-- BEGIN Document extract --

"Once the principal route between the upper Aroostook and the East Branch [Penobscot River], this carry was direct, and useable as long as streams were unfrozen. The southern half of the Millinocket Carry is abandoned and a challenge today ... It is a major loss."
- Ron Canter, The Allagash and its Neighbors: Canoe Trails, Past and Present, Joining the NFCT to the Major Rivers of Northern Maine*
As soon as I began reading this guide from Canter I knew that I had to attempt the Millinocket Carry. It has all the ingredients for a rewarding trip: solitude, history, scenic beauty, physical and navigational challenges. I've always enjoyed canoeing as a means of wilderness travel, in contrast to activities that only work downhill or downstream. Here is a connection that was once among the most significant in Maine, along with the Northeast Carry, Mud Pond Carry, etc., and it's now essentially forgotten to all but a handful of canoe trail history nerds.
The Millinocket Carry on a map of 1883 (Lucious Hubbard)
As a practical matter, the area of the Millinocket Carry is within range of a long daytrip from my home in Bangor, making some pre trip scouting possible. I did that scouting in late summer 2021. The crossing from the East Branch Penobscot to Moose Pond is about four miles total, consisting of forest road walking, marsh / beaver pond paddling and over a mile of trackless bushwhacking.
No dates were open for a fall trip, so over the following winter a friend and I made plans for mid May.
Day 1: Grand Lake Matagamon and up the East Branch to Turner Brook.
My paddle partner for this trip, Hope, is a long time canoe tripping buddy and experienced backpacker. (She also happens to be a bona fide cartographer -- I'm only an amateur map nerd.) I'd been paddling whitewater all spring and she'd been hiking and running, so with maps, GPS waypoints and light(ish) packs, we felt pretty ready for a challenging trip.
After driving up to the area and shuttling cars, we got on the water at about 1pm, starting from the boat launch at the Baxter State Park north entrance. The weather was warm and the wind calm, actually too calm for comfort, but given the size of the lake we didn't complain. Grand Lake Matagamon was originally two lakes which were connected when a dam raised the water level. We paddled toward Second Lake, the western arm, where both Webster Stream and the East Branch of the Penobscot enter. Most of the lake is part of Baxter State Park, and the campsites were well manicured. We stopped at Pine Point on Second Lake for a late lunch, and enjoyed the view south to the Traveler and the northern mountains of Baxter.
A Penobscot 16 headed up the Penobscot
We saw a couple of fishermen in a small motorboat near the inlet; they waved hello and didn't ask us where we were going, which is fine, it would have taken some explaining. Just above the lake we passed the confluence with Webster stream and continued to the right up the East Branch proper. Given the Telos Cut, Webster is the greater river now. We were surprised how little water there was in the (mighty!) East Branch, it being May, but there was enough to float us most of the time. Although we were only about 4 river miles from our goal for the day, we knew we had a lot of work ahead of us. The river drops about 50 feet in this section, including rock formations similar to nearby Webster Stream's Grand Pitch.
In the boat when possible; No carbon paddles for rocky upstream
Above the Webster confluence, the East Branch descends through a series of discrete drops (I counted 6 of them) before reaching a deadwater. We worked our way up the stream methodically, paddling, tracking or wading as necessary (n.b., I didn't bring a pole, didn't want to portage it). One drop (#5 by my count) was particularly thorny, and we got out on our right (river left) to scout. The most scenic spots are usually the hardest to traverse. Eventually we found a stretch of old road on that bank, and used it to make a ~150 yard portage, trimming some alder to get back to the water's edge. (As an aside, I find pruning shears are the most useful tool to a bushwhacking canoeist.)

-- END Document extract --
-- BEGIN Provided records --

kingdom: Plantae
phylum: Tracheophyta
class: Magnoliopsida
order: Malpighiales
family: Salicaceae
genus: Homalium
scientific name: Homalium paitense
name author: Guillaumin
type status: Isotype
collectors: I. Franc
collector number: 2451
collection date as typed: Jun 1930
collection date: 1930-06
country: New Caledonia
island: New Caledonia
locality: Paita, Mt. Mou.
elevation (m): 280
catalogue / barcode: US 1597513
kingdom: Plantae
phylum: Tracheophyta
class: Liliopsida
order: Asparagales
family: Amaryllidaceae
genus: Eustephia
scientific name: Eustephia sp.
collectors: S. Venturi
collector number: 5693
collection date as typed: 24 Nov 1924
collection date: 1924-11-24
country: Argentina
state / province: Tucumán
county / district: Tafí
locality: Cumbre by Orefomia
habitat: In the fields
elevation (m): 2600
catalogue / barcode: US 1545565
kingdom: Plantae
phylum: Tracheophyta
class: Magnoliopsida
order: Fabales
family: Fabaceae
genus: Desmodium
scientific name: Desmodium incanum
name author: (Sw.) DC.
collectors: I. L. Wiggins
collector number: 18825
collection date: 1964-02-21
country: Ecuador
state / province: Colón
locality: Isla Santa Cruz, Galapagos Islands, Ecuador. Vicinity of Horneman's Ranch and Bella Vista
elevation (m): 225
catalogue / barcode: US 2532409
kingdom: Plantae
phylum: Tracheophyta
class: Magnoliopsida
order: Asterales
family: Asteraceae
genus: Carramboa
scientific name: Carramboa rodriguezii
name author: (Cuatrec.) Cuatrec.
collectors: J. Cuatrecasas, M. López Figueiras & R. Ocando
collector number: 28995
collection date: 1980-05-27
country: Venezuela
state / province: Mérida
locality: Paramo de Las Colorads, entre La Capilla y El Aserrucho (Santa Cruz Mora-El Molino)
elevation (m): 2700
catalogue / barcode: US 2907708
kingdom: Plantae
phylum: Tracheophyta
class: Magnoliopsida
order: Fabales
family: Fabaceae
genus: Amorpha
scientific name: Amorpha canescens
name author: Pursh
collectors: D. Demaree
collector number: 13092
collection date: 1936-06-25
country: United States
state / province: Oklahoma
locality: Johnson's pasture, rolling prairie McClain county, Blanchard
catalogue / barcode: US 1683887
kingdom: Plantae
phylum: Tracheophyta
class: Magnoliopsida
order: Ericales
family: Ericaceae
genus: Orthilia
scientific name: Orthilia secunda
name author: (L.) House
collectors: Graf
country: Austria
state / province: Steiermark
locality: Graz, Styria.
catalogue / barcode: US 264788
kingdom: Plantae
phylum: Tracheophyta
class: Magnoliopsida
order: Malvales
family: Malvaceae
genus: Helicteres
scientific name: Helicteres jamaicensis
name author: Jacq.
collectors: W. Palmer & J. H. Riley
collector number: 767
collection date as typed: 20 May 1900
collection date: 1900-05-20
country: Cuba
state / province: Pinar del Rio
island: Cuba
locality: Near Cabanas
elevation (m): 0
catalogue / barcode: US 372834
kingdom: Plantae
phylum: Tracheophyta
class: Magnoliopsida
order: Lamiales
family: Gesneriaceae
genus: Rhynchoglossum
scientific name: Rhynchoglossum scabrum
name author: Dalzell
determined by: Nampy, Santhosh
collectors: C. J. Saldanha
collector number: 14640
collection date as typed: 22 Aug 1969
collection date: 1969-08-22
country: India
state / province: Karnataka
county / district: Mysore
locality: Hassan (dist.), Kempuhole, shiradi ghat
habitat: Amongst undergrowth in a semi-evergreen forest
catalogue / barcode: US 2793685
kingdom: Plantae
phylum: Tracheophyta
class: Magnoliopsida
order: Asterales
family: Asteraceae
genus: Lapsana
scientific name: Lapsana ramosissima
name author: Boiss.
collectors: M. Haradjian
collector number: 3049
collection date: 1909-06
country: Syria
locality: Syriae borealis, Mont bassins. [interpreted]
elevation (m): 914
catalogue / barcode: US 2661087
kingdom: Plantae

-- END Provided records --

◆ Directions
**a)** Please set down everything in the canoe trip account from "As a practical" down to "to Turner Brook.".
**b)** Update the rows from the first one down to the line containing "collection date: 1980-05-27", changing "collectors" to "gathered by" and keeping everything else the same. Give only those rows.
The rows are unrelated to the canoe trip account.

◆ Problem solutions
**a)**
As a practical matter, the area of the Millinocket Carry is within range of a long daytrip from my home in Bangor, making some pre trip scouting possible. I did that scouting in late summer 2021. The crossing from the East Branch Penobscot to Moose Pond is about four miles total, consisting of forest road walking, marsh / beaver pond paddling and over a mile of trackless bushwhacking.
No dates were open for a fall trip, so over the following winter a friend and I made plans for mid May.
Day 1: Grand Lake Matagamon and up the East Branch to Turner Brook.

**b)**
kingdom: Plantae
phylum: Tracheophyta
class: Magnoliopsida
order: Malpighiales
family: Salicaceae
genus: Homalium
scientific name: Homalium paitense
name author: Guillaumin
type status: Isotype
gathered by: I. Franc
collector number: 2451
collection date as typed: Jun 1930
collection date: 1930-06
country: New Caledonia
island: New Caledonia
locality: Paita, Mt. Mou.
elevation (m): 280
catalogue / barcode: US 1597513
kingdom: Plantae
phylum: Tracheophyta
class: Liliopsida
order: Asparagales
family: Amaryllidaceae
genus: Eustephia
scientific name: Eustephia sp.
gathered by: S. Venturi
collector number: 5693
collection date as typed: 24 Nov 1924
collection date: 1924-11-24
country: Argentina
state / province: Tucumán
county / district: Tafí
locality: Cumbre by Orefomia
habitat: In the fields
elevation (m): 2600
catalogue / barcode: US 1545565
kingdom: Plantae
phylum: Tracheophyta
class: Magnoliopsida
order: Fabales
family: Fabaceae
genus: Desmodium
scientific name: Desmodium incanum
name author: (Sw.) DC.
gathered by: I. L. Wiggins
collector number: 18825
collection date: 1964-02-21
country: Ecuador
state / province: Colón
locality: Isla Santa Cruz, Galapagos Islands, Ecuador. Vicinity of Horneman's Ranch and Bella Vista
elevation (m): 225
catalogue / barcode: US 2532409
kingdom: Plantae
phylum: Tracheophyta
class: Magnoliopsida
order: Asterales
family: Asteraceae
genus: Carramboa
scientific name: Carramboa rodriguezii
name author: (Cuatrec.) Cuatrec.
gathered by: J. Cuatrecasas, M. López Figueiras & R. Ocando
collector number: 28995
collection date: 1980-05-27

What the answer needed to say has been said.